• **EXCERPT TO READ**
◇ ◇ ◇ ◇ ◇

The Universal Panel Meter (UPM) series is the culmination of 40 years that Dr. Otto Fest, president and owner of Otek, has dedicated to current loop power. The UPM includes automatic tricolor alphanumeric display and field configurability for analog and digital inputs, data logging and control.

FOR MORE INFORMATION

Call 520/748-7900, email [email protected] or browse to www.otekcorp.com.

“In 1974, I started tinkering for a customer who asked me to replace an old meter,” says Fest. “My field was solid-state electronics design, and I was intrigued by the amount of energy wasted in the current loop. I came up with the first LCD loop-powered meter in 1974; that had a 12-V burden. What held me back was that our suppliers were not developing new technologies to do what I wanted to do, which was 100% loop or signal power to compete with and replace the analog meter invented in 1893 by Sir Edward Weston.”

It wasn’t until a few years ago when Fest came across some high-efficiency LEDs and some nanotechnology, which allowed him to develop the New Technology Meter (NTM) and UPM series, with tricolor LEDs and looped power. “After the NTM proved to be successful, I needed to get back to the digital panel meter/counter market, but I couldn’t find an LED to satisfy my needs,” he says. “I went to China and worked with them to design a custom display utilizing almost organic LED technology, and that allowed me to come up with the UPM.”

Also read: Panel meters take control

All UPM models use the same patented technology, issued April 9, 2015, as well as patented hardware and firmware used in Otek’s NTM series. The UPM series’ features include automatic signal fail detection, indication and isolated serial transmission with run time stamp and unit ID, isolated retransmission (4-20 mA) and universal power input (5-32 Vdc and 90-265 Vac) or powerless (signal power). The UPM also offers math functions such as x-y tables, polynomials and log/antilog functions. UPM signal and external power series also feature isolated serial USB, RS-485 or Ethernet μSD memory card to 32 GB, four open collector transistors per channel and four SPDT relays per channel.

“The UPM allows you to configure the units via your laptop for control or PID,” says Fest. “It’s an instrument that can be used for many applications without having to order a specific part number. The UPM can accept analog or digital signals and displays them in alphanumeric form. It also has solid-state relays and analog outputs. Like the NTM, it has isolated serial communications. I had to be able to package it in the same traditional packages that the industry was used to and eliminate our customers’ biggest obstacles, which are reengineering, rewiring and emergency-backup-power redesign when upgrading control rooms. I had to make the NTM and UPM plug-and-play.”

◇ ◇ ◇ ◇ ◇

• **DATA SEGMENT**
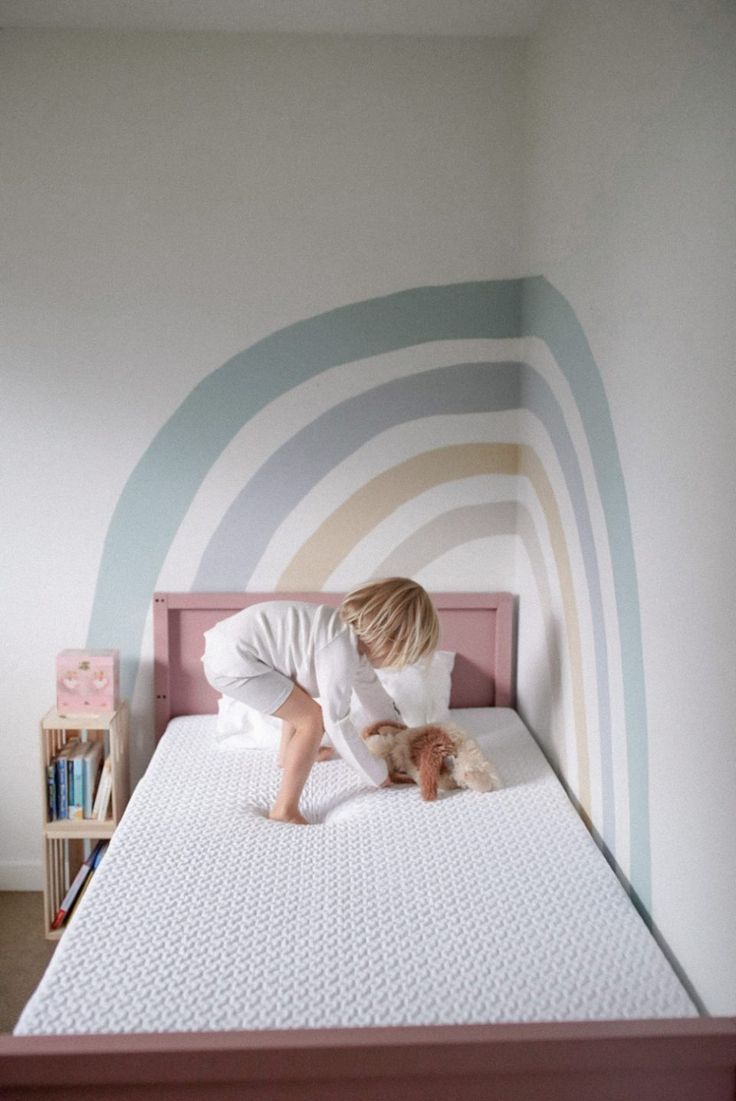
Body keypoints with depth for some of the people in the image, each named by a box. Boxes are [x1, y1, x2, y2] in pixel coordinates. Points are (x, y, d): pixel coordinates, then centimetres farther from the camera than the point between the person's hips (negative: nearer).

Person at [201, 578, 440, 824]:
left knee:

◇ ◇ ◇ ◇ ◇

• **BRIEF 1**
From the panel meter article, list the customer obstacles that Fest says he had to eliminate when upgrading control rooms.
• **BRIEF 2**
Carry the panel meter article forward from its final sentence.
The data has no connection to the text about the panel meter.

• **ANSWER BOX 1**
- Reengineering
- Rewiring
- Emergency-backup-power redesign

• **ANSWER BOX 2**
The UPM can measure analog and digital signals, it can be used as a slave display or message center with SCADA, DCS or PLC, and it can be used as a controller or paperless recorder. “The unit doesn’t have to be ordered for one specific purpose,” Fest explains. “It can be modified via the serial port to perform any options originally selected. That’s why we call it Universal Panel Meter. That’s where our configurator comes into play. It automatically configures the part as per your selections. And it provides pricing and a user’s manual, customized specifically to the part number that you enter.”

The units include Otek’s Powerless technology, which means units don’t require any power other than what the signal can produce, just like analog meters, which is typically 10-80 mW per channel. These options cannot drive relays or analog outputs, but they can drive the isolated open collector transistors. “Using the Powerless technology, when the unit detects a lost signal, immediately a distress message is transmitted via the serial port to supervisory equipment and the display, for about 20-30 seconds, flashing the message, ‘INPT FAIL.’ You cannot get something for nothing.”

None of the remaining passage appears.